Jones and Moss stayed on the Alison Rosen Is Your New Best Friend Thursday show as regulars on the until June 2017, when they announced they had bought a house and were moving to Atlanta.

== Writing ==
In addition to writing television sketch comedy, Jones also does freelance writing.

== Movies ==
Jones is the on-camera narrator of Meet the Mormons (2014).

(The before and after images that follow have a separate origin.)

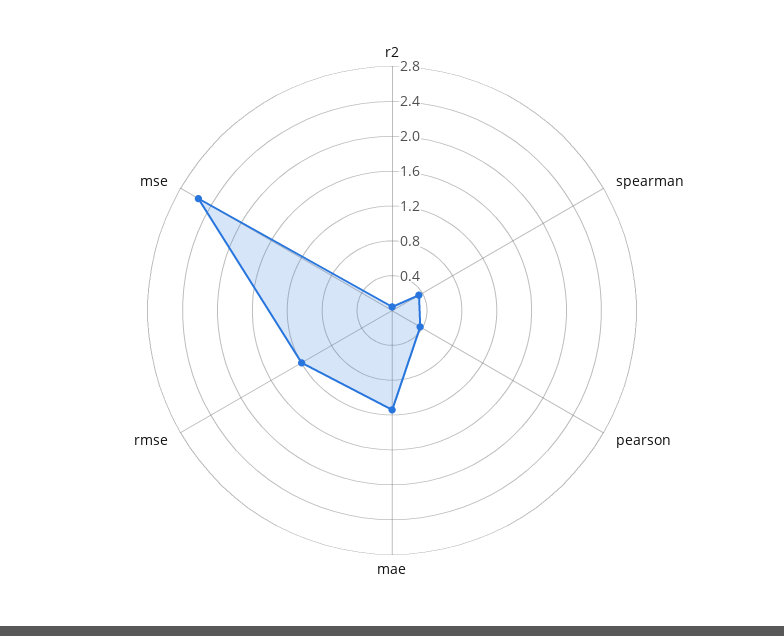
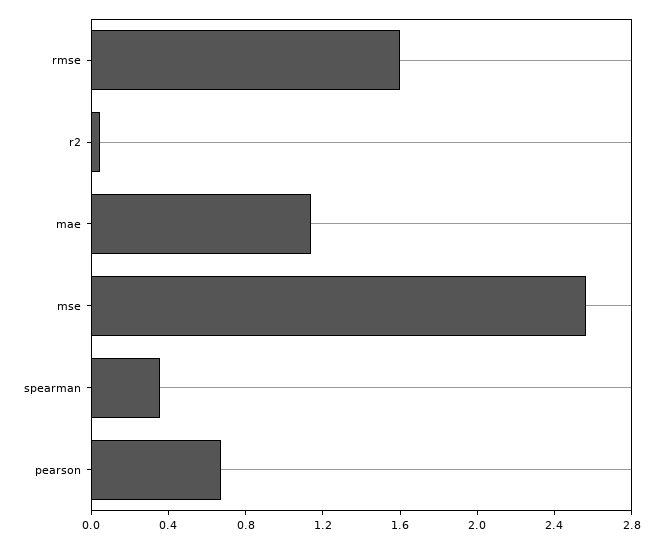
pearson: 0.4 -> 0.7
rmse: 1.2 -> 1.6

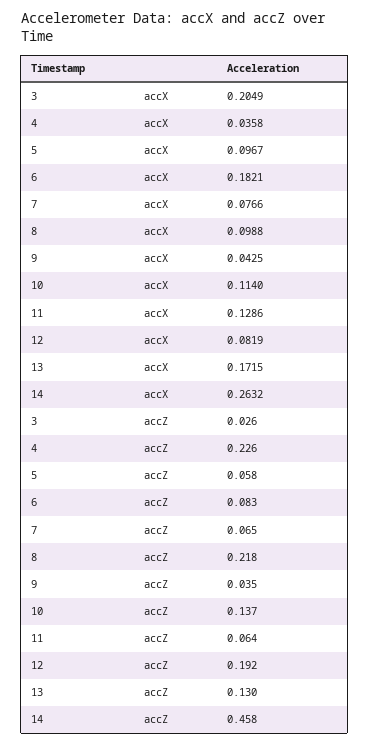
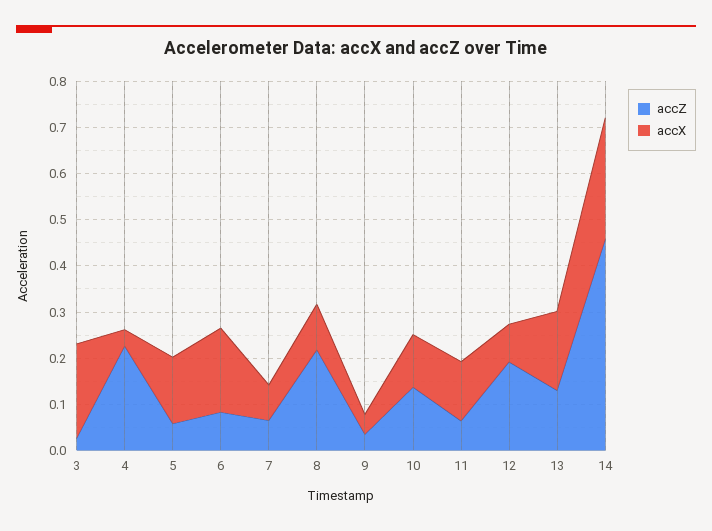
accX, 5: 0.0967 -> 0.14

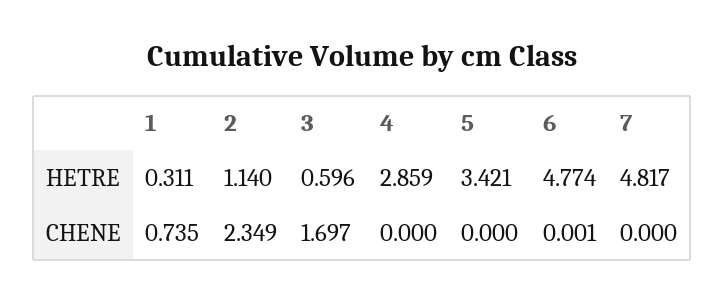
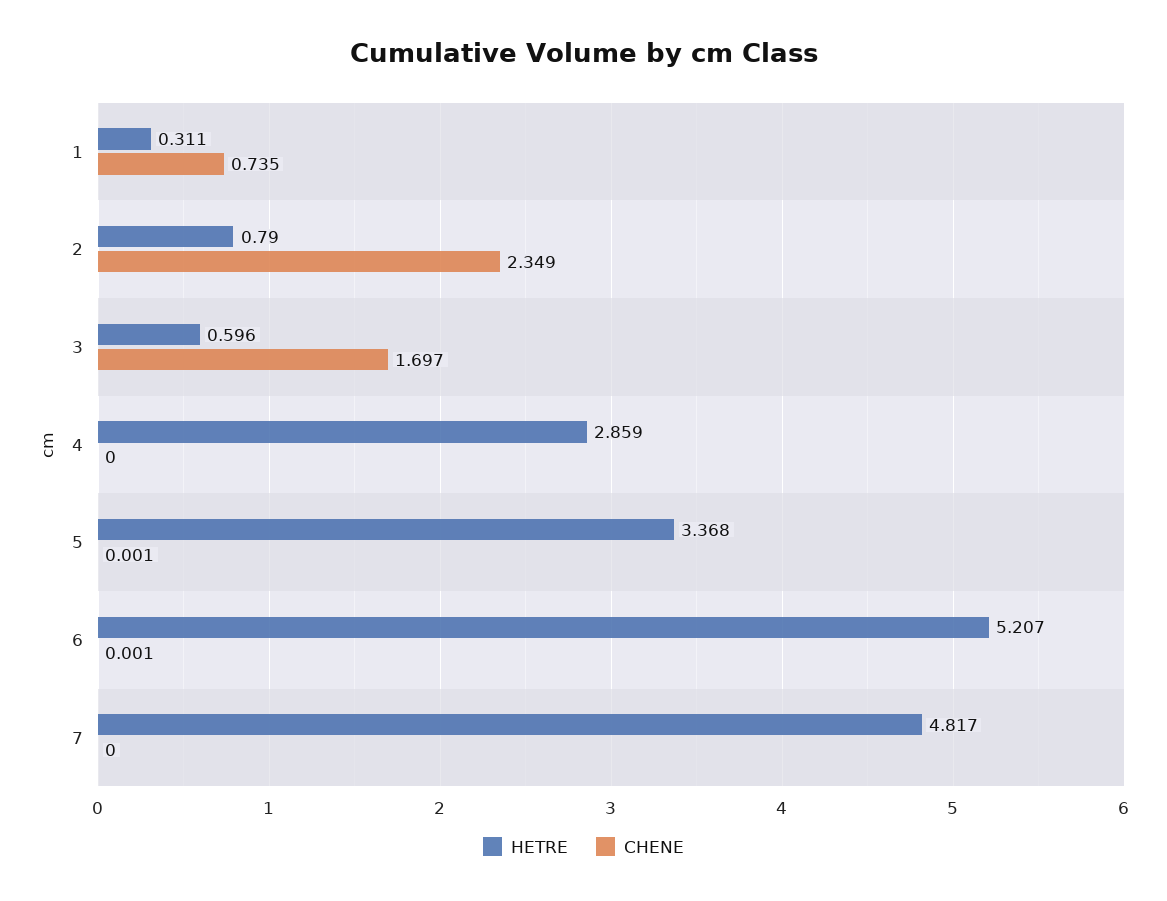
HETRE, 2: 1.14 -> 0.79
HETRE, 5: 3.421 -> 3.368
HETRE, 6: 4.774 -> 5.207
CHENE, 5: 0 -> 0.001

She continues to be the voice behind Meet the Mormons as New Faces / New Stories expands on other people and families not part of the original movie. These new stories are shown exclusively at Temple Square, at select LDS Mormon Visitors' Centers.

== Television ==
On Sept 17, 2018 BYU TV announced Jenna Kim Jones as one of the new hosts of Random Acts season four.

== Music ==
In addition to doing various voiceover work, Jones met house music producer Graham Knox Frazier while working at The Daily Show and released She Don't Care Feat. Jenna Kim Jones on December 6, 2011. Knox's track "Everything" is played as the intro and close music on her podcast.

== Other projects ==
Jenna Tries on Instagram is a project where Jones samples and highlights various snacks and new product offerings.

== Religion ==
Jones, a devout member of the Church of Jesus Christ of Latter-day Saints, was featured in the LDS Church's "I'm a Mormon Campaign".